Ausgangstext
◆ ◆ ◆

Doch es gibt noch Wunder – und Menschen, die sie bewirken können. Boris-Freund Stefan Blöcher, Chef von Golf de Andratx, bringt Becker mit Matthias Kühn zusammen, dem wohl größten Immobilienunternehmer der Insel. Der sieht sich das Chaos an und beschließt spontan zu helfen.

Kühn will sich damit, wie er sagt, bei Boris Becker bedanken, der sein sportliches Idol gewesen sei. Der Dank gelte auch dem Einsatz Beckers für die Förderung des Mallorca-Tourismus.

Einen Spezialisten hat Kühn bereits an der Hand: Juan Mascaro, der eines der größten und renommiertesten Bauunternehmen Mallorcas mit 700 Beschäftigten führt. Seine Truppe greift durch. In sieben Wochen wird aus der Baustelle eine großzügige, gepflegte Finca mit mehreren Nebengebäuden (Haupthaus, Gästehaus, Kinderhaus, Poolhaus), mit parkartigem Garten, großem Pool, viel Parkraum und Hubschrauberlandeplatz.

◆ ◆ ◆

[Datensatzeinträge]
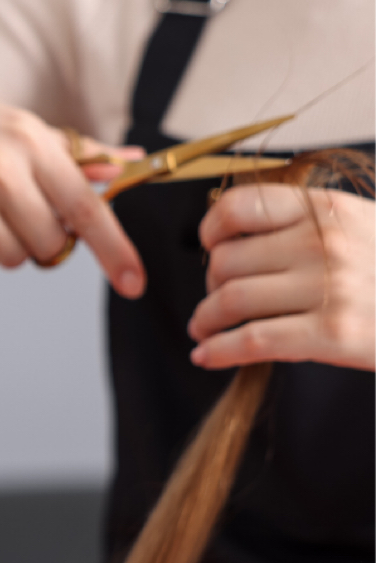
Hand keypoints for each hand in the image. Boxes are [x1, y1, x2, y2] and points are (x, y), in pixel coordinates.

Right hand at [0, 70, 146, 297]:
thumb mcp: (18, 126)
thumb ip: (78, 152)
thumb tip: (134, 162)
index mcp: (30, 139)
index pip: (85, 207)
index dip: (115, 250)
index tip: (135, 283)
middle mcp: (0, 169)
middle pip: (50, 244)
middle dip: (42, 238)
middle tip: (16, 210)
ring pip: (15, 258)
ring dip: (6, 244)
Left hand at [189, 183, 374, 370]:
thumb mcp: (359, 225)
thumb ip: (305, 224)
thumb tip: (235, 235)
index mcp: (326, 210)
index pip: (241, 207)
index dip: (211, 228)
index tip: (207, 245)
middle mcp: (323, 244)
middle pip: (227, 260)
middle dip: (209, 284)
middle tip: (214, 299)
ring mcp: (328, 289)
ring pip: (232, 300)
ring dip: (205, 319)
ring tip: (202, 329)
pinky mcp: (332, 334)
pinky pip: (252, 340)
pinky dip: (218, 350)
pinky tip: (206, 355)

◆ ◆ ◆

Aufgaben
#1 Beantworte die folgenden Fragen zum Text über die Finca.
(a) Welches Unternehmen leitet Stefan Blöcher?
(b) Wie viele Beschäftigte hat das Bauunternehmen von Juan Mascaro?
(c) In wie vielen Wochen wird aus der Baustelle eine Finca?
#2 Gib aus dem Text über die Finca den Abschnitt wörtlich wieder, der mit den Worten „Doch es gibt“ beginnt und mit „Parkraum und Hubschrauberlandeplatz.“ endet.

Lösungen
#1
(a) Golf de Andratx
(b) 700
(c) In sieben Wochen

#2
Doch es gibt noch Wunder – und Menschen, die sie bewirken können. Boris-Freund Stefan Blöcher, Chef von Golf de Andratx, bringt Becker mit Matthias Kühn zusammen, dem wohl größten Immobilienunternehmer der Insel. Der sieht sich das Chaos an und beschließt spontan zu helfen.

Kühn will sich damit, wie er sagt, bei Boris Becker bedanken, der sein sportliches Idol gewesen sei. Der Dank gelte auch dem Einsatz Beckers für die Förderung des Mallorca-Tourismus.

Einen Spezialisten hat Kühn bereits an der Hand: Juan Mascaro, der eines der größten und renommiertesten Bauunternehmen Mallorcas mit 700 Beschäftigten führt. Seine Truppe greift durch. In sieben Wochen wird aus der Baustelle eine großzügige, gepflegte Finca mit mehreren Nebengebäuden (Haupthaus, Gästehaus, Kinderhaus, Poolhaus), mit parkartigem Garten, großem Pool, viel Parkraum und Hubschrauberlandeplatz.